Rare constructions found in a French cave demonstrate that Neanderthals had more skills than expected. The structures were built around 176,000 years ago using broken stalagmites. A report with details about the peculiar place was published Wednesday in the journal Nature.
Scientists reported six rock structures found earlier this week. The structures were located 1,100 feet inside Bruniquel Cave in Aveyron, a region in southern France. The rocks were reportedly shaped by Neanderthals, who populated European lands by that time, said the report published on Wednesday.
The structures are composed by parts of broken stalagmites, which are formations of minerals deposited from water that trickles into a cave floor. One of the ring-shaped structure measures 22-by-15 feet. The six pieces show signs of having been in contact with fire.
“They moved more than two tons of broken stalagmites. It could be for a specific domestic use or cultural one,” said paleoclimatologist Dominique Genty of France’s Climate and Environment Sciences Laboratory.
The purpose of the structures remains unknown. Jacques Jaubert told Reuters the cave was not a place to live or cook, because it is located too far from daylight. Jaubert is a professor of prehistory at the University of Bordeaux
Ancient ring-like structures found in a cave in France were probably built by Neanderthals, suggests a study https://t.co/k1rXE0nBoT
— nature (@nature) May 25, 2016
The formations demonstrate that Neanderthals were probably a structured society
New findings demonstrate that Neanderthals were more skilled than previously known. Several theories propose the species of humans were able to hunt with complex methods. They also used pigments for body painting. And interestingly enough, the even conducted burials, said Reuters.
Professor Jaubert told in the interview that Neanderthals have been recognized for building rock workshops and hearths. “Structures of this magnitude” located deep inside a cave had never been found before, he said.
The stalagmite compositions are one of the oldest constructions ever built by humans, said Reuters. Their construction might have required community leaders, mobilization of materials and lightning fire, according to jaubert.
A theory proposes that structures are the product of at least four people, who probably burned bones for obtaining light during long periods. Professor Jaubert said that such a work is the demonstration of a “structured society”.
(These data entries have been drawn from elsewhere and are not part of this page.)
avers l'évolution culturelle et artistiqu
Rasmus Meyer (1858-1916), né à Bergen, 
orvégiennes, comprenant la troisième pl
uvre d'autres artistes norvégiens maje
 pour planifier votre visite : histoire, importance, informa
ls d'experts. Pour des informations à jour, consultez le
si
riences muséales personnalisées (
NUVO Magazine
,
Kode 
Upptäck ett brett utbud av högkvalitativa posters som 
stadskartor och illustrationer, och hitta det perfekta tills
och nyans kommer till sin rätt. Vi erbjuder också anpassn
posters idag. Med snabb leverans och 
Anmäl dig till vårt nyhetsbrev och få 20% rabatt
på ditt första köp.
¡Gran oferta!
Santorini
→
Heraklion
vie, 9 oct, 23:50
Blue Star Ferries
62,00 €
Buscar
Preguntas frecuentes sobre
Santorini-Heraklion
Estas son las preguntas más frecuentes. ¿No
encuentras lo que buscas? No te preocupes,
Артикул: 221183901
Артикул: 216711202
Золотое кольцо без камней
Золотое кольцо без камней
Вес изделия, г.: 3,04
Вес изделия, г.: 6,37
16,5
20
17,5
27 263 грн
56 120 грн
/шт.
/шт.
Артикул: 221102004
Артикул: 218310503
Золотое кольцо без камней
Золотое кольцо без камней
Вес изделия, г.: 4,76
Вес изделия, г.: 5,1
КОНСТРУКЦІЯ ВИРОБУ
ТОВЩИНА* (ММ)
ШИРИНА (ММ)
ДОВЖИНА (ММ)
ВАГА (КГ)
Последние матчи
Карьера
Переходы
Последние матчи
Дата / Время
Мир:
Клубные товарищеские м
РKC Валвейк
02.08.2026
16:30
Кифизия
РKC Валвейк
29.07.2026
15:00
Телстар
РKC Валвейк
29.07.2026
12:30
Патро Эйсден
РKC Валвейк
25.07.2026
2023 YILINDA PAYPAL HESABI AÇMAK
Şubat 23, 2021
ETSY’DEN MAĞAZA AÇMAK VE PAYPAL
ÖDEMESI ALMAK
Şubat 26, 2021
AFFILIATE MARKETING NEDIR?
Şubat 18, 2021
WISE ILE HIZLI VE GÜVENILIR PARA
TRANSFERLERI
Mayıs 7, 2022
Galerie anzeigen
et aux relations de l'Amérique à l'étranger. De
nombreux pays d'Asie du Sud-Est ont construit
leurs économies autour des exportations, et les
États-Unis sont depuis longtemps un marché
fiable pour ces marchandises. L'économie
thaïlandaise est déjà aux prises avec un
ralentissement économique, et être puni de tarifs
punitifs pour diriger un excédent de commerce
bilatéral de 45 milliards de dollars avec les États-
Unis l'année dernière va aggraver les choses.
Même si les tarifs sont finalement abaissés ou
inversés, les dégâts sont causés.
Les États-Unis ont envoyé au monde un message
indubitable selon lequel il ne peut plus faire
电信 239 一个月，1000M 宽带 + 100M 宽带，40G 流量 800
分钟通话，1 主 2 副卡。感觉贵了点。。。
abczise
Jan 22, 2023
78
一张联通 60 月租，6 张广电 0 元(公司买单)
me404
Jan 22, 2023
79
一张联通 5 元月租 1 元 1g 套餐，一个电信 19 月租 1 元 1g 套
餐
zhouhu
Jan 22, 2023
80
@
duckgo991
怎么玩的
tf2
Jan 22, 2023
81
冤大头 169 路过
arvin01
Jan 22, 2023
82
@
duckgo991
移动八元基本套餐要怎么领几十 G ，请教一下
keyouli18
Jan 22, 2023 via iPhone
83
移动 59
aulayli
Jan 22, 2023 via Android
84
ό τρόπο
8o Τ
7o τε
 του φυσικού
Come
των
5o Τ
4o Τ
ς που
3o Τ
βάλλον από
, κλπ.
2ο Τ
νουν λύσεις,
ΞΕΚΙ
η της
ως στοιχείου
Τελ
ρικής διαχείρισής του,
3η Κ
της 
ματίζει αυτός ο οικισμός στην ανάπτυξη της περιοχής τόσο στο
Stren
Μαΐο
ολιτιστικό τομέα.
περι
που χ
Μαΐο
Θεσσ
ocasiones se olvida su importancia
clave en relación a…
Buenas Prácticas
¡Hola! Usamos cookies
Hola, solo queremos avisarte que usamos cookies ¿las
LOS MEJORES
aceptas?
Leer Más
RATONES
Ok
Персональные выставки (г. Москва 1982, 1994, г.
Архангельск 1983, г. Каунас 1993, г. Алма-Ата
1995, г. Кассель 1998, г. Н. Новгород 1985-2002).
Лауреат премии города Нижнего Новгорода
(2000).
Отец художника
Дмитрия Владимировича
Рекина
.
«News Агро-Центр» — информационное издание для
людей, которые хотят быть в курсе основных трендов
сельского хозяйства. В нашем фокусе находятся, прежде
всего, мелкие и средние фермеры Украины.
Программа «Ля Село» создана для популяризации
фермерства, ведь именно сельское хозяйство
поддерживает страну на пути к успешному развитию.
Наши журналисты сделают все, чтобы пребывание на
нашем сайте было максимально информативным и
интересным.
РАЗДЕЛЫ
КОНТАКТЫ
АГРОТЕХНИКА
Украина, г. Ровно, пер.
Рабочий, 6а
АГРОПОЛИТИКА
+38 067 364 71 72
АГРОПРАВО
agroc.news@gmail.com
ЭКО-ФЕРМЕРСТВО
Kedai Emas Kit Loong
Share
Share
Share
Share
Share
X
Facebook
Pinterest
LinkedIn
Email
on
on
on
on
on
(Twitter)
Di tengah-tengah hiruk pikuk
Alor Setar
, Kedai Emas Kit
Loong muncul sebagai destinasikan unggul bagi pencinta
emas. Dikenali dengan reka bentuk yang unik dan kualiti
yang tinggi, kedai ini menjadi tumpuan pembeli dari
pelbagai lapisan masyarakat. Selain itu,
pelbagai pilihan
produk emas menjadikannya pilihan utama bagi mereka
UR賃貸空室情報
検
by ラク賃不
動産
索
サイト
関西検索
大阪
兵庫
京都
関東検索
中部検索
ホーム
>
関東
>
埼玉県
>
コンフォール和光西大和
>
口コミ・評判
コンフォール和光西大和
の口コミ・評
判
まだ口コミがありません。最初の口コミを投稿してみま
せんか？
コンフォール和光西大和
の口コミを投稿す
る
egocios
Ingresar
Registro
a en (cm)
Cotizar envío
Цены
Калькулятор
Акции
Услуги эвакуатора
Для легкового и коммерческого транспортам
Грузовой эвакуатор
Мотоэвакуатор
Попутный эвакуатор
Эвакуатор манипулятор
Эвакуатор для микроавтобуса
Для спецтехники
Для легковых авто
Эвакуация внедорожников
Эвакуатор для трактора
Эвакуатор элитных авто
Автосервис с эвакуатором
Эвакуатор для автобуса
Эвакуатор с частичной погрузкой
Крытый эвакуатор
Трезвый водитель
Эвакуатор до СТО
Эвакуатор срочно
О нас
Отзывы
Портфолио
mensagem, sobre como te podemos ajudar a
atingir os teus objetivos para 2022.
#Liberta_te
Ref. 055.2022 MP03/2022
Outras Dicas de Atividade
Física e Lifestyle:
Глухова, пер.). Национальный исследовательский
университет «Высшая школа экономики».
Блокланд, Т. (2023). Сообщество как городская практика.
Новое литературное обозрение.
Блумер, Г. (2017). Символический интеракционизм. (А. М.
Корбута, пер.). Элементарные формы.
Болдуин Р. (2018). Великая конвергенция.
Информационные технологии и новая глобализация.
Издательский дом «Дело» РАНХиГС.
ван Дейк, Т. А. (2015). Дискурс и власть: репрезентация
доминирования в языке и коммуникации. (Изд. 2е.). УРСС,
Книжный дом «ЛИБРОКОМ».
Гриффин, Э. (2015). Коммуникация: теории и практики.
Neanderthals keep surprising us
The old formations were discovered in the 1900s by local cavers, said The Guardian. By that time, researchers thought the stalagmites were 50,000 years old. Stalagmite tips and bone traces found there date to 175,000 years ago, according to new tests.
Neanderthals died in Eurasia when modern humans populated that region. Formations into the cave remain almost intact, because the stalagmites are protected by calcium carbonate, said The Guardian. Scientists find the cave fascinating, since they cannot explain how the species were able to enter so deep into its interior. Marie Soressi, an archaeologist at Leiden University said that new questions have arisen.
Soressi wonders if the structures were built as a common practice of the ancient species or if they were built accidentally. If the first theory turns out to be real, there would not be “so much of a jump” between Neanderthals and contemporaneous humans. “This is very strange behaviour” she told The Guardian.